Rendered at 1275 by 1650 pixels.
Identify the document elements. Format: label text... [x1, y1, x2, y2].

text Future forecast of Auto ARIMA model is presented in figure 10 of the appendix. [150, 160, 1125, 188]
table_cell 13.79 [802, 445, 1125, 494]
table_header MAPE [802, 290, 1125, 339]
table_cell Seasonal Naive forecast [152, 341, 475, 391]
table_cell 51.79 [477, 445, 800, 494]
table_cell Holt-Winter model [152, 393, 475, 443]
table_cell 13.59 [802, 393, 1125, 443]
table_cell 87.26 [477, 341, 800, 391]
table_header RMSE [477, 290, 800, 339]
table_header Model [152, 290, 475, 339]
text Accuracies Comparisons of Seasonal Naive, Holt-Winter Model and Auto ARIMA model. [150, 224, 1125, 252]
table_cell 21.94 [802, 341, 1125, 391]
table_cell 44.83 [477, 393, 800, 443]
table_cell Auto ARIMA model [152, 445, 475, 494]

* * *

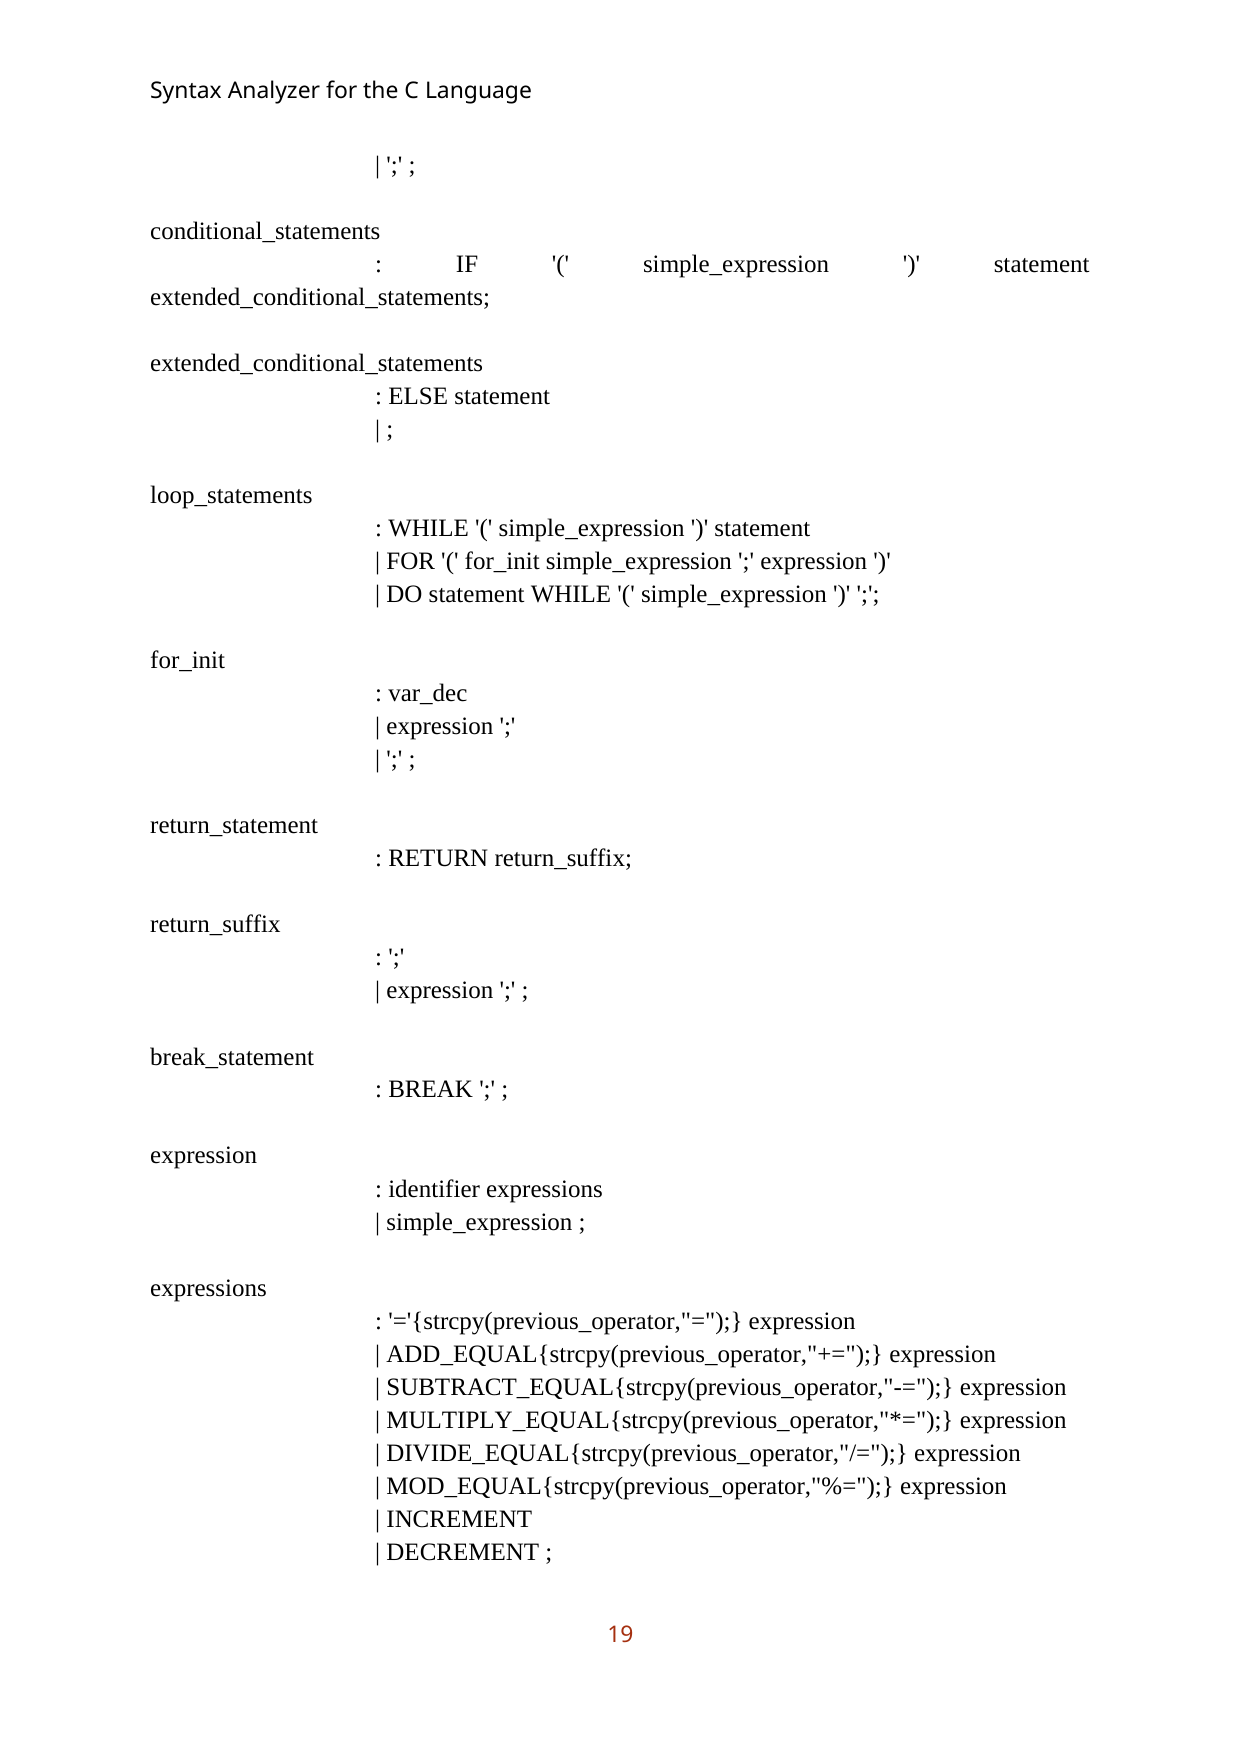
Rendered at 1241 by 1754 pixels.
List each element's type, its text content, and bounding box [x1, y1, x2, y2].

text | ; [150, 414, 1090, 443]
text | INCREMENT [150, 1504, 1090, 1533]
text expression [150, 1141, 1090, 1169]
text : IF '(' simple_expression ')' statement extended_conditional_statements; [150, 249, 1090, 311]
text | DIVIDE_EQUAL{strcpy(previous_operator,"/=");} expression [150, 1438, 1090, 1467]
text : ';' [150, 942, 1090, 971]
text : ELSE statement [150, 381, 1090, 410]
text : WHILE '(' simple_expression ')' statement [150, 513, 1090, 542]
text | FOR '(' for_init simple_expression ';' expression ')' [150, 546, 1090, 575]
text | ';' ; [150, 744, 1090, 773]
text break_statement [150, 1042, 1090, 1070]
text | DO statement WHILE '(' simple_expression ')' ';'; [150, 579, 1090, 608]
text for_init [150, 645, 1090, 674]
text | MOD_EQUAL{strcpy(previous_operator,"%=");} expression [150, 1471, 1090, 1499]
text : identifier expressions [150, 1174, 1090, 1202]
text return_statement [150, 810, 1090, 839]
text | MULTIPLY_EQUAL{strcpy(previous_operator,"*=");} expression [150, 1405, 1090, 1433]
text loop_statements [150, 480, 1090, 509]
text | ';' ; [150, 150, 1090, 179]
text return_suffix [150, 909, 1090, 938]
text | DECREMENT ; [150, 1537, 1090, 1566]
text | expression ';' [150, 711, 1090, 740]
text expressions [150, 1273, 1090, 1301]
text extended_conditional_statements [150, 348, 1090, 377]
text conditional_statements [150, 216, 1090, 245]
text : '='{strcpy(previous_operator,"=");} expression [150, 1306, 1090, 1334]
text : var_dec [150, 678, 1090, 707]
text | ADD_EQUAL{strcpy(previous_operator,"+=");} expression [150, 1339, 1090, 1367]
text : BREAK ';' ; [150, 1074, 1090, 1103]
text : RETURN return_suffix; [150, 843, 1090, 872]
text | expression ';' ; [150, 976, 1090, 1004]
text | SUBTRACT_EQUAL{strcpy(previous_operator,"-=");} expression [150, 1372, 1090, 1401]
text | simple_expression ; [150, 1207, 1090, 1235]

==

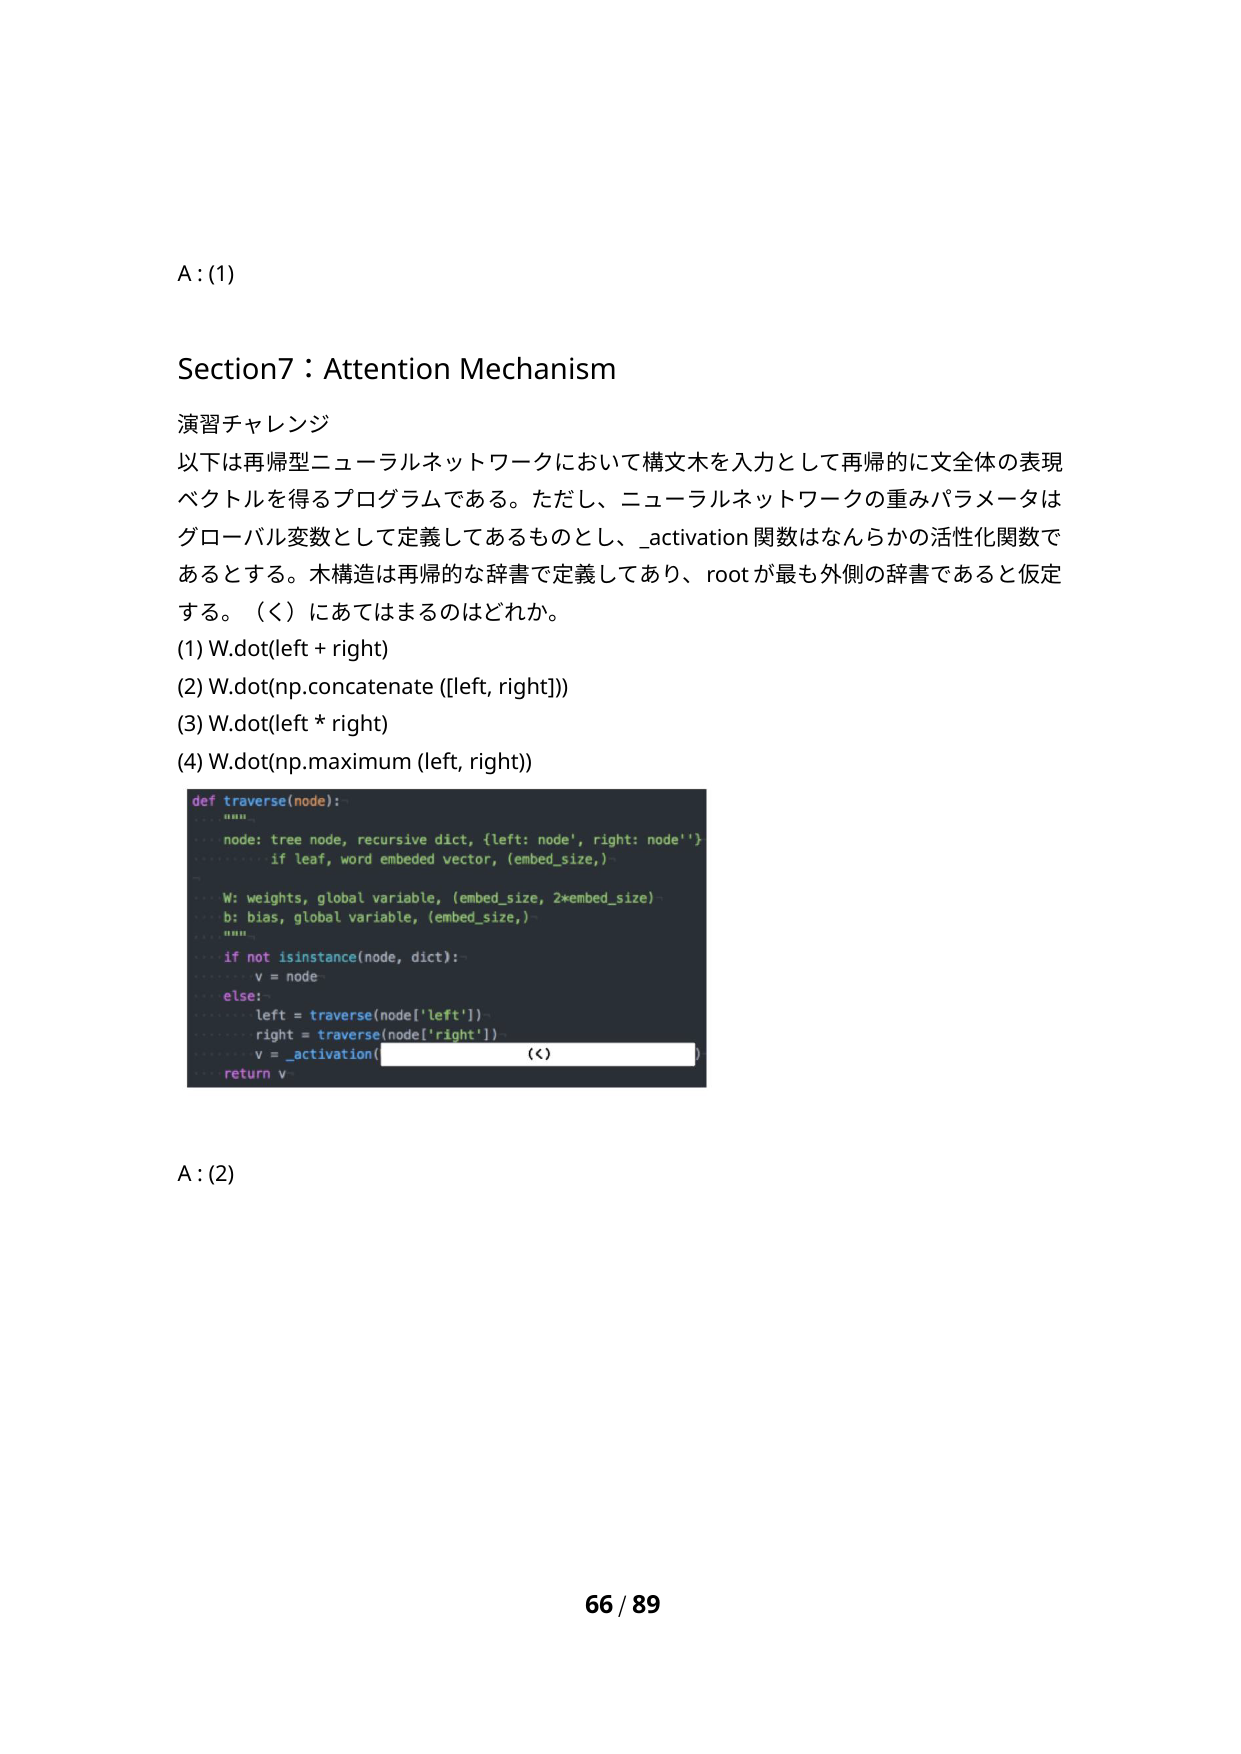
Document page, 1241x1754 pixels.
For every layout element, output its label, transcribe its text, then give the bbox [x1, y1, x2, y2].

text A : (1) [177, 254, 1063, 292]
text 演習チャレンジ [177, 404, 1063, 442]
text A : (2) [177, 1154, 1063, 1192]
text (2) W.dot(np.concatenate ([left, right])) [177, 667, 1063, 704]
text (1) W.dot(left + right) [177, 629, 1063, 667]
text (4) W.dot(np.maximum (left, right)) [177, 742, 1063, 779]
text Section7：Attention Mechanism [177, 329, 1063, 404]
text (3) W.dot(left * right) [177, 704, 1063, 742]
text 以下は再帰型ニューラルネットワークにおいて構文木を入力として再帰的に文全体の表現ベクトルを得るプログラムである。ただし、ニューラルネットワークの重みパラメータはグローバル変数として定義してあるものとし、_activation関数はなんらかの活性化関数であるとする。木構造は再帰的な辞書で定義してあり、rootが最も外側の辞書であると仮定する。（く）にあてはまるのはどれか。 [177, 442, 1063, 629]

**Task to carry out**.
In the entries above, find each line with "pixels" and list it.

**Expected output**.
Rendered at 1275 by 1650 pixels.
Rendered at 1241 by 1754 pixels.
Document page, 1241x1754 pixels.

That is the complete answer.